The drug has since advanced to Phase II trials in China and the U.S., which will seek initial evidence of whether it’s actually helpful to patients with the lung disease, whose causes remain mysterious and which leads to death in a few years.

While Zhavoronkov claims the chemical is the first true AI drug to advance that far, and the first from a “generative” AI, the nebulous definition of AI makes his claim impossible to affirm. This summer, CNBC host Joe Kernen noted that, in the past, many companies set out to rationalize drug design using computers. “I don’t know where we went over the tipping point,” said Kernen. “We’ve been using computers for how many years? And when did we cross over this step of calling it AI?”

For example, a covid-19 vaccine approved in South Korea, called Skycovione, is packaged inside a nanoparticle that was designed “from the ground up” by a computer, according to David Baker, a researcher at the University of Washington, where it was initially developed.  
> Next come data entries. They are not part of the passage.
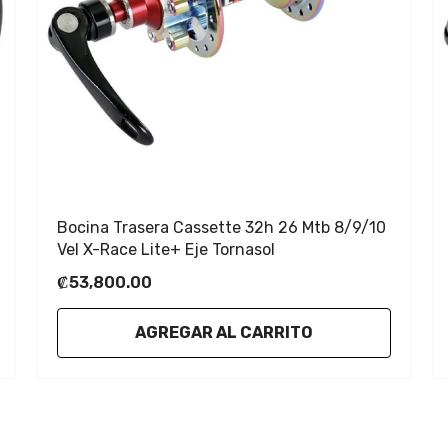
Bocina Trasera Cassette 32h 26 Mtb 8/9/10
Vel X-Race Lite+ Eje Tornasol
₡53,800.00
AGREGAR AL CARRITO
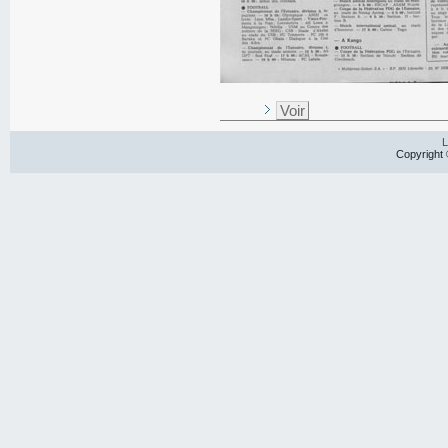
Voir
L
Copyright 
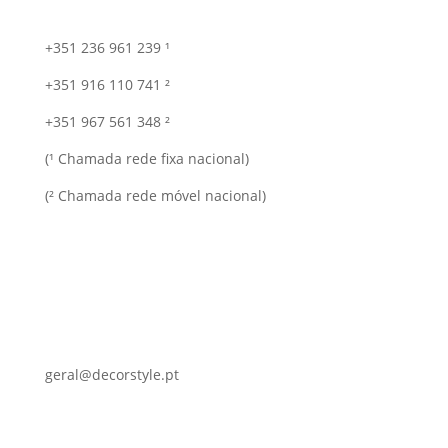
+351 236 961 239 ¹
+351 916 110 741 ²
+351 967 561 348 ²
(¹ Chamada rede fixa nacional)
(² Chamada rede móvel nacional)
geral@decorstyle.pt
Chris Gibson, CEO of Recursion Pharmaceuticals, also pushed back on Zhavoronkov’s claim, saying that AI has found its way into a number of drug quests that have advanced into Phase II, including five from his company, which has used AI to classify images of how cells respond to drugs. “This is one of many programs that have claimed to be 'first' over the last few years, depending on how you slice the use of AI,” he said on X. “AI can be used for many aspects of drug discovery.”
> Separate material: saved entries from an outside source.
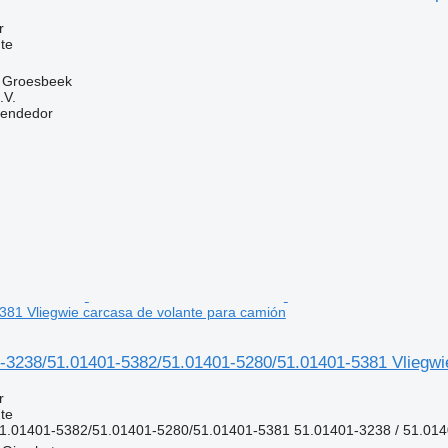
r
te
, Groesbeek
.V.
vendedor
81 Vliegwie carcasa de volante para camión
3238/51.01401-5382/51.01401-5280/51.01401-5381 Vliegwie
r
te
1.01401-5382/51.01401-5280/51.01401-5381 51.01401-3238 / 51.014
Some AI skeptics say coming up with candidate drugs isn’t the true bottleneck. That’s because the costliest setbacks often occur in later tests, if a drug doesn’t demonstrate benefits when tried on patients. And so far, AI is no guarantee against such failures. Last year, biotech Benevolent AI, based in the UK, laid off 180 people, half its staff, and cut back operations after its lead drug failed to help people with skin conditions. It had been touting an “AI-enabled drug discovery engine” that could predict “high confidence targets” and “improve the probability of clinical success.”

Now that he’s got a drug in human efficacy tests, Zhavoronkov agrees its origin in a computer probably won’t speed up what’s left of the journey. “It’s like a Tesla. The initial 0 to 60 is very fast, but after that you are moving at the speed of traffic,” he says. “And you can still fail.”

Zhavoronkov says his dream is for the drug program to keep advancing and demonstrate it can help lung patients, maybe even provide an antidote to the ravages of aging. “That is when you are a hero,” he says. “I don’t even want them to remember me for AI. I want to be remembered for the program.”